* [Task instructions]: Set down all of the lines below exactly as they are given.

::::

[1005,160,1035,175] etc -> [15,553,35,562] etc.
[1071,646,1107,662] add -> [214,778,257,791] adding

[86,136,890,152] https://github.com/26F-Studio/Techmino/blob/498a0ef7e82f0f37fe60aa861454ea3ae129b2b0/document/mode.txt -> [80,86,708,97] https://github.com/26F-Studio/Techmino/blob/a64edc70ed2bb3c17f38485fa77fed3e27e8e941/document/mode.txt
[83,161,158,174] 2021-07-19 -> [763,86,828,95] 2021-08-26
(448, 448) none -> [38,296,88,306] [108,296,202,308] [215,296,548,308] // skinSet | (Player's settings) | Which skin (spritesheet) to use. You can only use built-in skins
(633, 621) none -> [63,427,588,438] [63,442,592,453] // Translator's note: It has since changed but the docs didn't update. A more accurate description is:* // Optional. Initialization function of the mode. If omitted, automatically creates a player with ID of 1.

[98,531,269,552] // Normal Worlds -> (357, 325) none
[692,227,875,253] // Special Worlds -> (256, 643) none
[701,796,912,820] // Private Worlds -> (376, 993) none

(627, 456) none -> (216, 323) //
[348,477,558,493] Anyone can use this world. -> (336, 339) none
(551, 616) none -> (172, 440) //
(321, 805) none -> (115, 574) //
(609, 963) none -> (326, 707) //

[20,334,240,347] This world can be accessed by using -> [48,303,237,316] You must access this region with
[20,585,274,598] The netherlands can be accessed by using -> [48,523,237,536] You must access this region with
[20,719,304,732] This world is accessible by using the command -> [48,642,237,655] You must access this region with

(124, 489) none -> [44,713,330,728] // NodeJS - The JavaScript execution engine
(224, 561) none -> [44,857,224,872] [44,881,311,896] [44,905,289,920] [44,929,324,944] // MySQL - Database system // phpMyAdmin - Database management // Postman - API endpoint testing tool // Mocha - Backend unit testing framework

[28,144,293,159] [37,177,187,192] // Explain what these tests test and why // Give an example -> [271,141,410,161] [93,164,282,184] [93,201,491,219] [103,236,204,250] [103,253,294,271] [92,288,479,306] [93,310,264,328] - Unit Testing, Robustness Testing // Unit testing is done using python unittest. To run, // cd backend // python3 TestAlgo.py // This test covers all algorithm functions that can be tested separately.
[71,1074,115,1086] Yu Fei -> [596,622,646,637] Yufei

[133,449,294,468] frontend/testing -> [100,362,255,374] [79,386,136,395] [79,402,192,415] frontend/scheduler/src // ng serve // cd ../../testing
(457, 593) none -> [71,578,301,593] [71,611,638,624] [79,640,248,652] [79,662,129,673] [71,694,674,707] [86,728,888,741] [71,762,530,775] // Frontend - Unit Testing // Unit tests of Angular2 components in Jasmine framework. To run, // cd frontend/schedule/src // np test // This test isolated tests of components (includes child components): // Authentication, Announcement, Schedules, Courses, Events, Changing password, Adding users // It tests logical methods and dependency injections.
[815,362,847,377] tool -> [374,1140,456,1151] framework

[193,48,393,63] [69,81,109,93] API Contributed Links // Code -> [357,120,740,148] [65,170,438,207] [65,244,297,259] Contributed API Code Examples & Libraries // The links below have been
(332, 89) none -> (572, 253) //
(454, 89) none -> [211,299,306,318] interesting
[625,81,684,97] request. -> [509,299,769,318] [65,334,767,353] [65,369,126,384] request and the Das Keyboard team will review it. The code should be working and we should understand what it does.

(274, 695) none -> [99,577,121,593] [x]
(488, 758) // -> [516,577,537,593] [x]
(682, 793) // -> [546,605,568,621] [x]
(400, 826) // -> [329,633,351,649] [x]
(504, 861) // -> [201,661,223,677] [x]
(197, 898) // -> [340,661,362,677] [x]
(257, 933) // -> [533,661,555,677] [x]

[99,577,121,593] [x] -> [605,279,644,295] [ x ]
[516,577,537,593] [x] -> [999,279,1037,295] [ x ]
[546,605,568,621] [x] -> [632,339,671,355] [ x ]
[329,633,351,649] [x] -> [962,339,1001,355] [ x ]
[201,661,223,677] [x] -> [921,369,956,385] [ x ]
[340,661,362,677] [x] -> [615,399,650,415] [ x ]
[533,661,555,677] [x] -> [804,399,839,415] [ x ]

::::

* [Task answer]:
[1005,160,1035,175] etc -> [15,553,35,562] etc.
[1071,646,1107,662] add -> [214,778,257,791] adding

[86,136,890,152] https://github.com/26F-Studio/Techmino/blob/498a0ef7e82f0f37fe60aa861454ea3ae129b2b0/document/mode.txt -> [80,86,708,97] https://github.com/26F-Studio/Techmino/blob/a64edc70ed2bb3c17f38485fa77fed3e27e8e941/document/mode.txt
[83,161,158,174] 2021-07-19 -> [763,86,828,95] 2021-08-26
(448, 448) none -> [38,296,88,306] [108,296,202,308] [215,296,548,308] // skinSet | (Player's settings) | Which skin (spritesheet) to use. You can only use built-in skins
(633, 621) none -> [63,427,588,438] [63,442,592,453] // Translator's note: It has since changed but the docs didn't update. A more accurate description is:* // Optional. Initialization function of the mode. If omitted, automatically creates a player with ID of 1.

[98,531,269,552] // Normal Worlds -> (357, 325) none
[692,227,875,253] // Special Worlds -> (256, 643) none
[701,796,912,820] // Private Worlds -> (376, 993) none

(627, 456) none -> (216, 323) //
[348,477,558,493] Anyone can use this world. -> (336, 339) none
(551, 616) none -> (172, 440) //
(321, 805) none -> (115, 574) //
(609, 963) none -> (326, 707) //

[20,334,240,347] This world can be accessed by using -> [48,303,237,316] You must access this region with
[20,585,274,598] The netherlands can be accessed by using -> [48,523,237,536] You must access this region with
[20,719,304,732] This world is accessible by using the command -> [48,642,237,655] You must access this region with

(124, 489) none -> [44,713,330,728] // NodeJS - The JavaScript execution engine
(224, 561) none -> [44,857,224,872] [44,881,311,896] [44,905,289,920] [44,929,324,944] // MySQL - Database system // phpMyAdmin - Database management // Postman - API endpoint testing tool // Mocha - Backend unit testing framework

[28,144,293,159] [37,177,187,192] // Explain what these tests test and why // Give an example -> [271,141,410,161] [93,164,282,184] [93,201,491,219] [103,236,204,250] [103,253,294,271] [92,288,479,306] [93,310,264,328] - Unit Testing, Robustness Testing // Unit testing is done using python unittest. To run, // cd backend // python3 TestAlgo.py // This test covers all algorithm functions that can be tested separately.
[71,1074,115,1086] Yu Fei -> [596,622,646,637] Yufei

[133,449,294,468] frontend/testing -> [100,362,255,374] [79,386,136,395] [79,402,192,415] frontend/scheduler/src // ng serve // cd ../../testing
(457, 593) none -> [71,578,301,593] [71,611,638,624] [79,640,248,652] [79,662,129,673] [71,694,674,707] [86,728,888,741] [71,762,530,775] // Frontend - Unit Testing // Unit tests of Angular2 components in Jasmine framework. To run, // cd frontend/schedule/src // np test // This test isolated tests of components (includes child components): // Authentication, Announcement, Schedules, Courses, Events, Changing password, Adding users // It tests logical methods and dependency injections.
[815,362,847,377] tool -> [374,1140,456,1151] framework

[193,48,393,63] [69,81,109,93] API Contributed Links // Code -> [357,120,740,148] [65,170,438,207] [65,244,297,259] Contributed API Code Examples & Libraries // The links below have been
(332, 89) none -> (572, 253) //
(454, 89) none -> [211,299,306,318] interesting
[625,81,684,97] request. -> [509,299,769,318] [65,334,767,353] [65,369,126,384] request and the Das Keyboard team will review it. The code should be working and we should understand what it does.

(274, 695) none -> [99,577,121,593] [x]
(488, 758) // -> [516,577,537,593] [x]
(682, 793) // -> [546,605,568,621] [x]
(400, 826) // -> [329,633,351,649] [x]
(504, 861) // -> [201,661,223,677] [x]
(197, 898) // -> [340,661,362,677] [x]
(257, 933) // -> [533,661,555,677] [x]

[99,577,121,593] [x] -> [605,279,644,295] [ x ]
[516,577,537,593] [x] -> [999,279,1037,295] [ x ]
[546,605,568,621] [x] -> [632,339,671,355] [ x ]
[329,633,351,649] [x] -> [962,339,1001,355] [ x ]
[201,661,223,677] [x] -> [921,369,956,385] [ x ]
[340,661,362,677] [x] -> [615,399,650,415] [ x ]
[533,661,555,677] [x] -> [804,399,839,415] [ x ]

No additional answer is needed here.